Upgrade my 4 to iOS6 last night and I'll be restoring a backup as the new Maps suck! Though it won't be long before I jump ship to another phone as Apple really seem to have lost the plot. They've spent more time building a higher ring fence with the maps, and YouTube removal, without adding anything worthwhile for the users (you know Apple the people that pay your wages).
Arse. Restored the iPhone to 5.1.1 then tried to recover from the backup... alas this is "incompatible with the old version of the software". I don't have a TM backup to hand, so I'll have to restore it to iOS 6(.6.6) and re-try this later.
Key to this is getting the "iPhone3,1_5.1.1_9B206_Restore.ipsw" file from Apple.
Apple's going off the boil IMHO.
...you know, the one where you have an email in the Drafts folder, you open it and press Send, but a random email-server authentication error occurs and the email isn't sent, and has disappeared from Drafts and is nowhere to be seen in the Outbox. So you have to retype the email all over again.
First found that bug in iOS3, still hasnt' been fixed in 5...
It’s great that Apple provide these updates quickly and for free but if I was happily using Google Maps on my iphone (I don’t own one by the way) and I upgraded to iOS6 would the Google app get removed? What about all my saved settings? Can you get Google Maps separately? Is this the same for all apps in an upgrade where Apple chose to provide their own version?
What’s the behaviour like on Andriod; I’ve never felt the need to upgrade mine?
It seems a bit off to me that you may have paid for an app that you can no longer use because the handset manufacturer decided they wanted you to use their version.
If that's true it'll be because Microsoft will supply its OS to anyone that wants to buy it and bundle it onto a phone, exactly like Google. So if WP8 were to start picking up steam then the sales people at Microsoft will be chasing Google's immediate customers, which should manifest itself as a benefit to end customers through market competition and diversity, and lead to WP8 being in a similar price bracket to Android.
Conversely the marketing support for iOS is locked in.
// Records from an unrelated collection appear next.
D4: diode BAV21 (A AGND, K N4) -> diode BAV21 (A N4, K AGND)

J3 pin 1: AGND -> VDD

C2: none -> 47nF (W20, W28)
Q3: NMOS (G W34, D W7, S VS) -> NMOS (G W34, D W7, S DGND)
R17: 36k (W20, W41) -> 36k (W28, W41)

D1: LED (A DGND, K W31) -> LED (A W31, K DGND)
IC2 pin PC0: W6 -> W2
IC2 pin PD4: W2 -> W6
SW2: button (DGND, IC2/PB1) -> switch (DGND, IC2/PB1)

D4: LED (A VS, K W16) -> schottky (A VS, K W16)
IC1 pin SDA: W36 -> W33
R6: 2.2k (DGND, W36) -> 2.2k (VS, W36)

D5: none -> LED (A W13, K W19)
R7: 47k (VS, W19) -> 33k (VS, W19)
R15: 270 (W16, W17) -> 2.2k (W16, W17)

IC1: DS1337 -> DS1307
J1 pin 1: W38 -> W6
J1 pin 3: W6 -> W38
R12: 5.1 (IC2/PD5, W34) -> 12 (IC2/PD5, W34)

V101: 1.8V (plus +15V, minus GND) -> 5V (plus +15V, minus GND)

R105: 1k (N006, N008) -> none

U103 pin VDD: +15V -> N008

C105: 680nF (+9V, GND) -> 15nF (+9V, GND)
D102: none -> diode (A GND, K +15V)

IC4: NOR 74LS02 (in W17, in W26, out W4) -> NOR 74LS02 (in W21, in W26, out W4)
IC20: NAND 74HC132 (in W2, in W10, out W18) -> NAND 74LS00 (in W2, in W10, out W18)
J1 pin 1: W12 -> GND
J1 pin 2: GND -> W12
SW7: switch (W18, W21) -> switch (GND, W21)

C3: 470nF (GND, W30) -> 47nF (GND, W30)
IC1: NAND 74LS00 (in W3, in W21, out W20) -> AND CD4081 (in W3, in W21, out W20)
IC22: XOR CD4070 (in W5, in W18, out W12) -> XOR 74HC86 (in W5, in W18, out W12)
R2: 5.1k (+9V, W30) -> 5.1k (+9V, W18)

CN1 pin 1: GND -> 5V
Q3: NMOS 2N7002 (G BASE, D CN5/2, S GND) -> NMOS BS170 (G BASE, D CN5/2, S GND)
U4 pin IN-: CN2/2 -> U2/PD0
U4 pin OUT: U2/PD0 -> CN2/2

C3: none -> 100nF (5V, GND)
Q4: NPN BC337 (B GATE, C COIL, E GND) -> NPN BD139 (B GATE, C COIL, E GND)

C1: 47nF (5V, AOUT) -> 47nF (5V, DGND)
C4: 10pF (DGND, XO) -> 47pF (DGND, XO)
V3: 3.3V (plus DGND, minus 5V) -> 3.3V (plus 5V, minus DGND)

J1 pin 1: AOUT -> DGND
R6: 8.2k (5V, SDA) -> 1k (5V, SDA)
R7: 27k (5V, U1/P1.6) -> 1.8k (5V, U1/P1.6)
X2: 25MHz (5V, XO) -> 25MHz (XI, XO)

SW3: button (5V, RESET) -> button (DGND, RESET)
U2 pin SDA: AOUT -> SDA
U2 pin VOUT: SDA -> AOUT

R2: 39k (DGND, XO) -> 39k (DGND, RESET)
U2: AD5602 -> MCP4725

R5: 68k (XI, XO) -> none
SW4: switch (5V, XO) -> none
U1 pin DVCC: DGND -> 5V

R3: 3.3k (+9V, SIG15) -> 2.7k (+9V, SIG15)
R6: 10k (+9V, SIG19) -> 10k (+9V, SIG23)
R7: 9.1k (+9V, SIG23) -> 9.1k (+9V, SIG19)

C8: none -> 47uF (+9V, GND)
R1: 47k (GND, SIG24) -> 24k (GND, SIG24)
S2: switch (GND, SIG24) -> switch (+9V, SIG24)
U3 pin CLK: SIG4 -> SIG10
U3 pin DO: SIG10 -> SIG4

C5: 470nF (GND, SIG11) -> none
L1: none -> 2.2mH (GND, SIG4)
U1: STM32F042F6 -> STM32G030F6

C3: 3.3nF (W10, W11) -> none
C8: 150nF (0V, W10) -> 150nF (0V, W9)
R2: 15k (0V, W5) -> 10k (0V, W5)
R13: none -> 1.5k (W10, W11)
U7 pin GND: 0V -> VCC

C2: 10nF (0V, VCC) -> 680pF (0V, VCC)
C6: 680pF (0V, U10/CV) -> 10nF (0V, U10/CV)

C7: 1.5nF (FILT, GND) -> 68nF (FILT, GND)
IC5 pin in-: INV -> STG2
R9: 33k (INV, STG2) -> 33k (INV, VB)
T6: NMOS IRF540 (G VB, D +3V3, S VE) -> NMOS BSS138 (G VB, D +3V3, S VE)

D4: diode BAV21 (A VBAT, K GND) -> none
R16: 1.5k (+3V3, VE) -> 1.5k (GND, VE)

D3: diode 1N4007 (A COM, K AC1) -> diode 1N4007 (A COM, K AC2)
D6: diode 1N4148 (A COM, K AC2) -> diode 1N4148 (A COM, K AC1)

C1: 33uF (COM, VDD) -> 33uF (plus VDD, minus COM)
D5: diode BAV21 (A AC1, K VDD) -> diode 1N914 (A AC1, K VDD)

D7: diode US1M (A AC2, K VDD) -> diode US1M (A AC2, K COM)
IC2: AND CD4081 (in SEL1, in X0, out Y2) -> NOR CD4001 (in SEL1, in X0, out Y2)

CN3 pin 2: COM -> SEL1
Even when there's potentially hundreds of reviews, you can only see 4 or 5.
That's a really easy bug to spot in the general testing of operations. It's very visible, and they fucked it up.
The QA dept. needs to be given a good kick in the tick-box for missing that one.
'Especially when the iPhone gets NFC as it almost certainly will next year. By then sellers will be not only supporting Passbook, but will have begun building an NFC service infrastructure the iPhone can use.'
So Apple are going to sell an NFC iPhone next year (which, by the way, there is absolutely no indication of let alone it being 'almost certain') knowing that the infrastructure won't be there yet, but it will be once loads of people have bought NFC-equipped iPhones (which they initially won't be able to be use the NFC in very much) and that encourages businesses to actually install NFC equipment, so that maybe six months after buying the phone, people can finally actually use this new feature that's actually been around for ages but nobody gave a crap about because it's a solution in search of a problem.
Are you really running that as an argument? Really? What incentive does Apple have to design & manufacture something into the iPhone design to support an infrastructure that isn't widespread and that they will make no money off but will make a lot of money for other people? And what incentive will there be for people to buy these new NFC'ed iPhones, purely on the promise that at some point in the future they'll possibly be able to use this new feature to do some things they don't find a particularly inconvenient process without the new fangled tech anyway?
I mean, what? Do you own shares in NFC chip makers or something?